TO DO:
Copy every row below word for word, leaving out the pictures.

** PROVIDED MATERIAL follows **

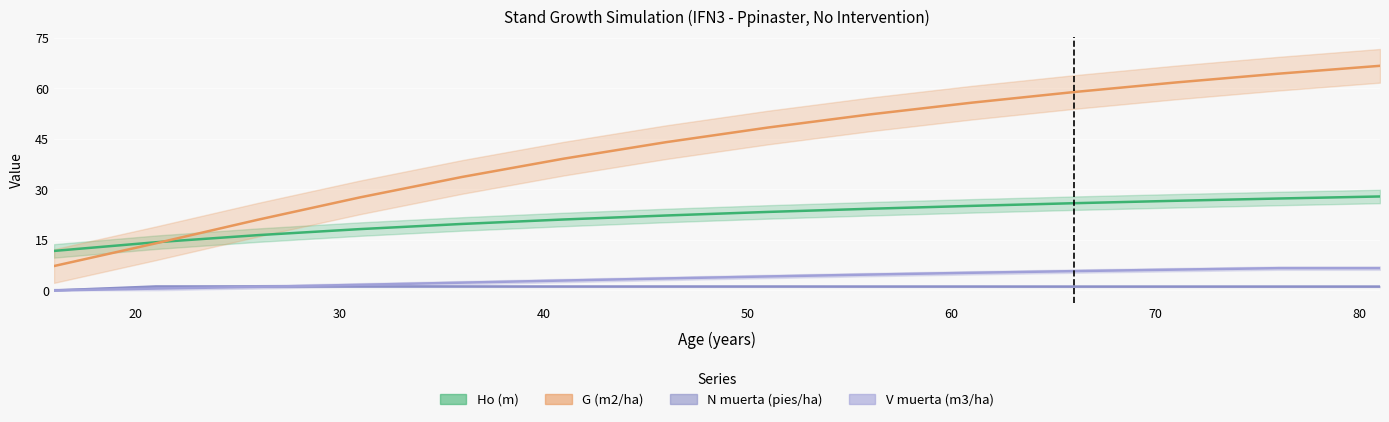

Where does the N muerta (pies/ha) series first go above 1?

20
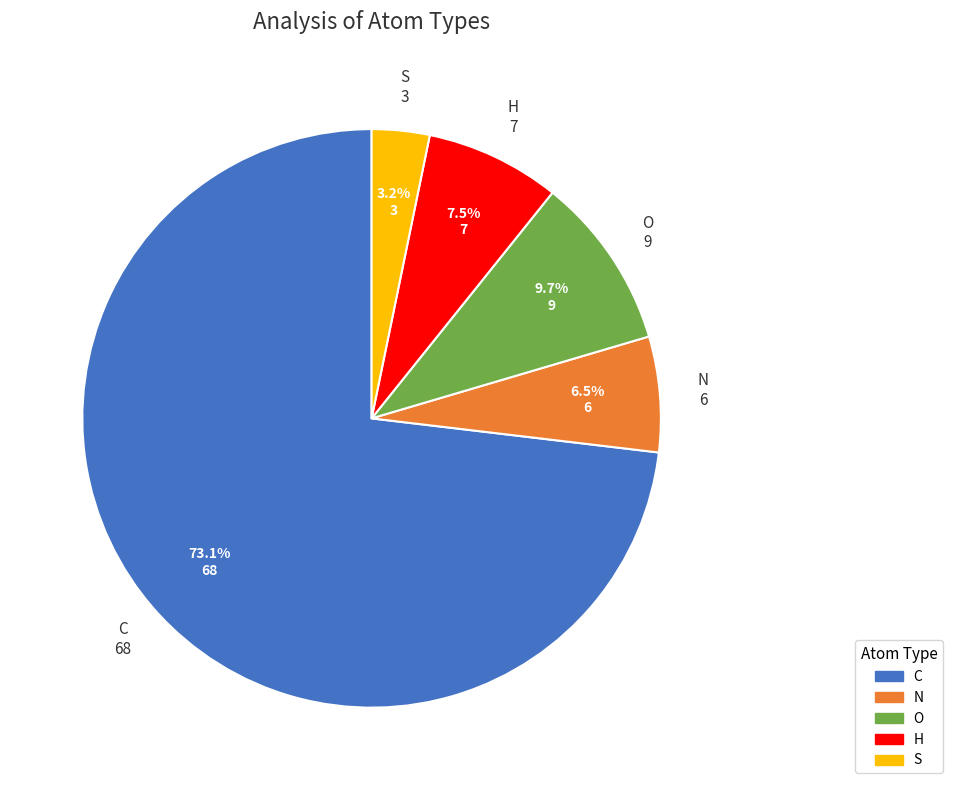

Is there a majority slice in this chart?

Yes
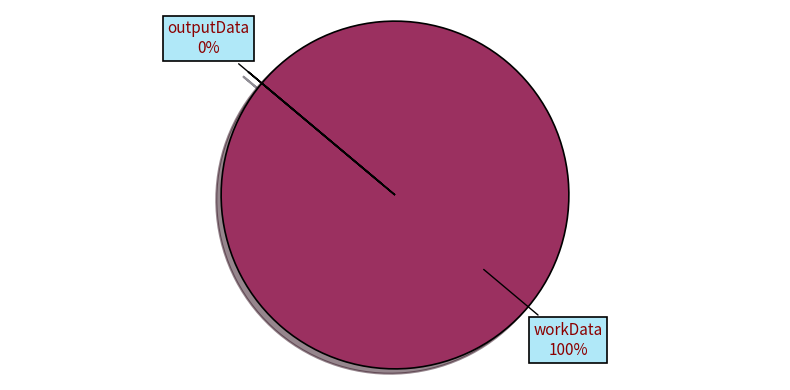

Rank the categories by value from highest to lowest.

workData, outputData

** End of PROVIDED MATERIAL **

OUTPUT:
Where does the N muerta (pies/ha) series first go above 1?

20

Is there a majority slice in this chart?

Yes

Rank the categories by value from highest to lowest.

workData, outputData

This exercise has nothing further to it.